EXERCISE:
Reproduce every line of the material below word for word, in the same order.

DATA SHOWN:
[start]
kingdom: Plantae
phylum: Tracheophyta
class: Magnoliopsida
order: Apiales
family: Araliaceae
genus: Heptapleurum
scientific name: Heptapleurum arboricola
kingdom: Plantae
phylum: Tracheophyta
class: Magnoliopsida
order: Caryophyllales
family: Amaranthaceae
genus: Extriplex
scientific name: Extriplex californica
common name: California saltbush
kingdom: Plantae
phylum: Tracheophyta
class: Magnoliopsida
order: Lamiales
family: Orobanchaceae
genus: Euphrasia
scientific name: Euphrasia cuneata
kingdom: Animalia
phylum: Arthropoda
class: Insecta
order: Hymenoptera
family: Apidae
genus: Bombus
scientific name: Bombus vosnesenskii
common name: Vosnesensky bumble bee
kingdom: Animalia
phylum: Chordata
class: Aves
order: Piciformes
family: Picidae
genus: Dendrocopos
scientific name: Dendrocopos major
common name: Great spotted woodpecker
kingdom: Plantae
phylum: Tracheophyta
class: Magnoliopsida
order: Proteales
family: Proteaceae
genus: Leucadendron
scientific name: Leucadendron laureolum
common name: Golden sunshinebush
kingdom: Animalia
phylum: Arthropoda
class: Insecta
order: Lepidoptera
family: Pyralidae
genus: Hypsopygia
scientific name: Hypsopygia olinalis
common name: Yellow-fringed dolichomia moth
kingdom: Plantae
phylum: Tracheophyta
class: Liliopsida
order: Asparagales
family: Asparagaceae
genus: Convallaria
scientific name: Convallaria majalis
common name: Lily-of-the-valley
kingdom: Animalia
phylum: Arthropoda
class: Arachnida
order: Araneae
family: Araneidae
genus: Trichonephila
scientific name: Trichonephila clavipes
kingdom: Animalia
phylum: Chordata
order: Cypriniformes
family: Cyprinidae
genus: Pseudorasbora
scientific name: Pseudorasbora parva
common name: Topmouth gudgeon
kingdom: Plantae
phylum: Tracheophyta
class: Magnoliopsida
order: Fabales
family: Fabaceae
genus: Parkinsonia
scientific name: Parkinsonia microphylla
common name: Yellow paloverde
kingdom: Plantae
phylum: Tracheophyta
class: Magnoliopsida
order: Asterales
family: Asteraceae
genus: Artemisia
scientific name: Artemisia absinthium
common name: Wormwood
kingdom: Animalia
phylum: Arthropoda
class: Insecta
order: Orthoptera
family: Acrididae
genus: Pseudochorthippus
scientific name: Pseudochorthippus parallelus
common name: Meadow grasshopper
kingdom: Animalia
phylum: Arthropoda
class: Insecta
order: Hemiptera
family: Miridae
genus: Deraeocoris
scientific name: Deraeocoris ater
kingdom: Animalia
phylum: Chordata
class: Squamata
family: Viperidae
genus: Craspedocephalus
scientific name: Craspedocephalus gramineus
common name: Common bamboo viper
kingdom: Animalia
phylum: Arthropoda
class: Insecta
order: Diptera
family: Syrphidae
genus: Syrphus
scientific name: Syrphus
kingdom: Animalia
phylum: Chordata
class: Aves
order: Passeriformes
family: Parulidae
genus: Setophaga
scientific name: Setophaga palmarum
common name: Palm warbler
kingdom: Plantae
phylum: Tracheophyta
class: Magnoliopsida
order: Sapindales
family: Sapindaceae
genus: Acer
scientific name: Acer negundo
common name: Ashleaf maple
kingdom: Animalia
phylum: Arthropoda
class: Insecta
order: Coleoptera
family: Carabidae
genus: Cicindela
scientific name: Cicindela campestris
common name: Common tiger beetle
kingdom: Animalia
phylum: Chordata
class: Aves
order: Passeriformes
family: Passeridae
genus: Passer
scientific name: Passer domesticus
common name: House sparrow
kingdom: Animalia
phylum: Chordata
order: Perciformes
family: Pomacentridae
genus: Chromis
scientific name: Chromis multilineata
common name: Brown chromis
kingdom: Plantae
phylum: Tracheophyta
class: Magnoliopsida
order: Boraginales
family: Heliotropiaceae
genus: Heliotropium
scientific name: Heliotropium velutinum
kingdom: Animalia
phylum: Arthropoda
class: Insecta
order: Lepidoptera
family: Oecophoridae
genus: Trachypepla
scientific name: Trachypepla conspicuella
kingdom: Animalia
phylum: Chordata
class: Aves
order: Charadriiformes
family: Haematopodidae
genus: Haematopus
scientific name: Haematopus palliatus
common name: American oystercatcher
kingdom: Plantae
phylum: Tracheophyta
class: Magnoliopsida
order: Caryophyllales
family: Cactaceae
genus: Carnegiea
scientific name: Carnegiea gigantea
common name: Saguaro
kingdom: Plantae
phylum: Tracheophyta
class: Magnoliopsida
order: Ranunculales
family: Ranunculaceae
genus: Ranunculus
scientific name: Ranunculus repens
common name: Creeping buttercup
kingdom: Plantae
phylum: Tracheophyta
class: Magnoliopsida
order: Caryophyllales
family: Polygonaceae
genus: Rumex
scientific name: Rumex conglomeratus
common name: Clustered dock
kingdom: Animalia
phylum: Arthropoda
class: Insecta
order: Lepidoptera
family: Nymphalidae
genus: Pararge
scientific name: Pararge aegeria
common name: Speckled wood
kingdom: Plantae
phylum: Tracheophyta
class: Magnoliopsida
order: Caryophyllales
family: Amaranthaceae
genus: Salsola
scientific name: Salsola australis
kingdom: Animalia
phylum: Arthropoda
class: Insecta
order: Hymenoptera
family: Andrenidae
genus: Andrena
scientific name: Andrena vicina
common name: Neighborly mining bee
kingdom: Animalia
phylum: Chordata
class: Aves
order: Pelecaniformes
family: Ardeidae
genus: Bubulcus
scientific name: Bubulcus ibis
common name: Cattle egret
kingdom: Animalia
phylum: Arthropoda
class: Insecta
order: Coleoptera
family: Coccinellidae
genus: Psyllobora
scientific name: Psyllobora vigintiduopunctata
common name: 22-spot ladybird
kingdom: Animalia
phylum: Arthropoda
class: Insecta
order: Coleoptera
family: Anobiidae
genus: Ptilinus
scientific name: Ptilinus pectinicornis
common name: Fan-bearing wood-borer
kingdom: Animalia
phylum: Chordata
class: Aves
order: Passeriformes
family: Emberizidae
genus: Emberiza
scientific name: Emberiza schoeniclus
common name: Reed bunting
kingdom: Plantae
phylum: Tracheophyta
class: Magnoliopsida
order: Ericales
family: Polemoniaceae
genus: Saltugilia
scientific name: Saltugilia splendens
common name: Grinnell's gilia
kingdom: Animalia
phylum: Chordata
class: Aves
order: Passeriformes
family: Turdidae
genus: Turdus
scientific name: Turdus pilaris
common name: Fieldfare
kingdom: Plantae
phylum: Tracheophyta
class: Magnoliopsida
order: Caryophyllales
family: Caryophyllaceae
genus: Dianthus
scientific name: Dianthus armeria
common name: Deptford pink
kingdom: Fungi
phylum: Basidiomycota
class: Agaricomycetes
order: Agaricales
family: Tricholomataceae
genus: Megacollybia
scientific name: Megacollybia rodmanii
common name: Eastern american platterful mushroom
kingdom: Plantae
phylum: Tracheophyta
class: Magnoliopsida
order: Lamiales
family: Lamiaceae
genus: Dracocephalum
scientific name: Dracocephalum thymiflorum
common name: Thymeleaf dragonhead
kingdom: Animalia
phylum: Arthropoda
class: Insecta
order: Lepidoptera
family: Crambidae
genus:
[end]
EXPECTED OUTPUT:
kingdom: Plantae
phylum: Tracheophyta
class: Magnoliopsida
order: Apiales
family: Araliaceae
genus: Heptapleurum
scientific name: Heptapleurum arboricola
kingdom: Plantae
phylum: Tracheophyta
class: Magnoliopsida
order: Caryophyllales
family: Amaranthaceae
genus: Extriplex
scientific name: Extriplex californica
common name: California saltbush
kingdom: Plantae
phylum: Tracheophyta
class: Magnoliopsida
order: Lamiales
family: Orobanchaceae
genus: Euphrasia
scientific name: Euphrasia cuneata
kingdom: Animalia
phylum: Arthropoda
class: Insecta
order: Hymenoptera
family: Apidae
genus: Bombus
scientific name: Bombus vosnesenskii
common name: Vosnesensky bumble bee
kingdom: Animalia
phylum: Chordata
class: Aves
order: Piciformes
family: Picidae
genus: Dendrocopos
scientific name: Dendrocopos major
common name: Great spotted woodpecker
kingdom: Plantae
phylum: Tracheophyta
class: Magnoliopsida
order: Proteales
family: Proteaceae
genus: Leucadendron
scientific name: Leucadendron laureolum
common name: Golden sunshinebush
kingdom: Animalia
phylum: Arthropoda
class: Insecta
order: Lepidoptera
family: Pyralidae
genus: Hypsopygia
scientific name: Hypsopygia olinalis
common name: Yellow-fringed dolichomia moth
kingdom: Plantae
phylum: Tracheophyta
class: Liliopsida
order: Asparagales
family: Asparagaceae
genus: Convallaria
scientific name: Convallaria majalis
common name: Lily-of-the-valley
kingdom: Animalia
phylum: Arthropoda
class: Arachnida
order: Araneae
family: Araneidae
genus: Trichonephila
scientific name: Trichonephila clavipes
kingdom: Animalia
phylum: Chordata
order: Cypriniformes
family: Cyprinidae
genus: Pseudorasbora
scientific name: Pseudorasbora parva
common name: Topmouth gudgeon
kingdom: Plantae
phylum: Tracheophyta
class: Magnoliopsida
order: Fabales
family: Fabaceae
genus: Parkinsonia
scientific name: Parkinsonia microphylla
common name: Yellow paloverde
kingdom: Plantae
phylum: Tracheophyta
class: Magnoliopsida
order: Asterales
family: Asteraceae
genus: Artemisia
scientific name: Artemisia absinthium
common name: Wormwood
kingdom: Animalia
phylum: Arthropoda
class: Insecta
order: Orthoptera
family: Acrididae
genus: Pseudochorthippus
scientific name: Pseudochorthippus parallelus
common name: Meadow grasshopper
kingdom: Animalia
phylum: Arthropoda
class: Insecta
order: Hemiptera
family: Miridae
genus: Deraeocoris
scientific name: Deraeocoris ater
kingdom: Animalia
phylum: Chordata
class: Squamata
family: Viperidae
genus: Craspedocephalus
scientific name: Craspedocephalus gramineus
common name: Common bamboo viper
kingdom: Animalia
phylum: Arthropoda
class: Insecta
order: Diptera
family: Syrphidae
genus: Syrphus
scientific name: Syrphus
kingdom: Animalia
phylum: Chordata
class: Aves
order: Passeriformes
family: Parulidae
genus: Setophaga
scientific name: Setophaga palmarum
common name: Palm warbler
kingdom: Plantae
phylum: Tracheophyta
class: Magnoliopsida
order: Sapindales
family: Sapindaceae
genus: Acer
scientific name: Acer negundo
common name: Ashleaf maple
kingdom: Animalia
phylum: Arthropoda
class: Insecta
order: Coleoptera
family: Carabidae
genus: Cicindela
scientific name: Cicindela campestris
common name: Common tiger beetle
kingdom: Animalia
phylum: Chordata
class: Aves
order: Passeriformes
family: Passeridae
genus: Passer
scientific name: Passer domesticus
common name: House sparrow
kingdom: Animalia
phylum: Chordata
order: Perciformes
family: Pomacentridae
genus: Chromis
scientific name: Chromis multilineata
common name: Brown chromis
kingdom: Plantae
phylum: Tracheophyta
class: Magnoliopsida
order: Boraginales
family: Heliotropiaceae
genus: Heliotropium
scientific name: Heliotropium velutinum
kingdom: Animalia
phylum: Arthropoda
class: Insecta
order: Lepidoptera
family: Oecophoridae
genus: Trachypepla
scientific name: Trachypepla conspicuella
kingdom: Animalia
phylum: Chordata
class: Aves
order: Charadriiformes
family: Haematopodidae
genus: Haematopus
scientific name: Haematopus palliatus
common name: American oystercatcher
kingdom: Plantae
phylum: Tracheophyta
class: Magnoliopsida
order: Caryophyllales
family: Cactaceae
genus: Carnegiea
scientific name: Carnegiea gigantea
common name: Saguaro
kingdom: Plantae
phylum: Tracheophyta
class: Magnoliopsida
order: Ranunculales
family: Ranunculaceae
genus: Ranunculus
scientific name: Ranunculus repens
common name: Creeping buttercup
kingdom: Plantae
phylum: Tracheophyta
class: Magnoliopsida
order: Caryophyllales
family: Polygonaceae
genus: Rumex
scientific name: Rumex conglomeratus
common name: Clustered dock
kingdom: Animalia
phylum: Arthropoda
class: Insecta
order: Lepidoptera
family: Nymphalidae
genus: Pararge
scientific name: Pararge aegeria
common name: Speckled wood
kingdom: Plantae
phylum: Tracheophyta
class: Magnoliopsida
order: Caryophyllales
family: Amaranthaceae
genus: Salsola
scientific name: Salsola australis
kingdom: Animalia
phylum: Arthropoda
class: Insecta
order: Hymenoptera
family: Andrenidae
genus: Andrena
scientific name: Andrena vicina
common name: Neighborly mining bee
kingdom: Animalia
phylum: Chordata
class: Aves
order: Pelecaniformes
family: Ardeidae
genus: Bubulcus
scientific name: Bubulcus ibis
common name: Cattle egret
kingdom: Animalia
phylum: Arthropoda
class: Insecta
order: Coleoptera
family: Coccinellidae
genus: Psyllobora
scientific name: Psyllobora vigintiduopunctata
common name: 22-spot ladybird
kingdom: Animalia
phylum: Arthropoda
class: Insecta
order: Coleoptera
family: Anobiidae
genus: Ptilinus
scientific name: Ptilinus pectinicornis
common name: Fan-bearing wood-borer
kingdom: Animalia
phylum: Chordata
class: Aves
order: Passeriformes
family: Emberizidae
genus: Emberiza
scientific name: Emberiza schoeniclus
common name: Reed bunting
kingdom: Plantae
phylum: Tracheophyta
class: Magnoliopsida
order: Ericales
family: Polemoniaceae
genus: Saltugilia
scientific name: Saltugilia splendens
common name: Grinnell's gilia
kingdom: Animalia
phylum: Chordata
class: Aves
order: Passeriformes
family: Turdidae
genus: Turdus
scientific name: Turdus pilaris
common name: Fieldfare
kingdom: Plantae
phylum: Tracheophyta
class: Magnoliopsida
order: Caryophyllales
family: Caryophyllaceae
genus: Dianthus
scientific name: Dianthus armeria
common name: Deptford pink
kingdom: Fungi
phylum: Basidiomycota
class: Agaricomycetes
order: Agaricales
family: Tricholomataceae
genus: Megacollybia
scientific name: Megacollybia rodmanii
common name: Eastern american platterful mushroom
kingdom: Plantae
phylum: Tracheophyta
class: Magnoliopsida
order: Lamiales
family: Lamiaceae
genus: Dracocephalum
scientific name: Dracocephalum thymiflorum
common name: Thymeleaf dragonhead
kingdom: Animalia
phylum: Arthropoda
class: Insecta
order: Lepidoptera
family: Crambidae
genus:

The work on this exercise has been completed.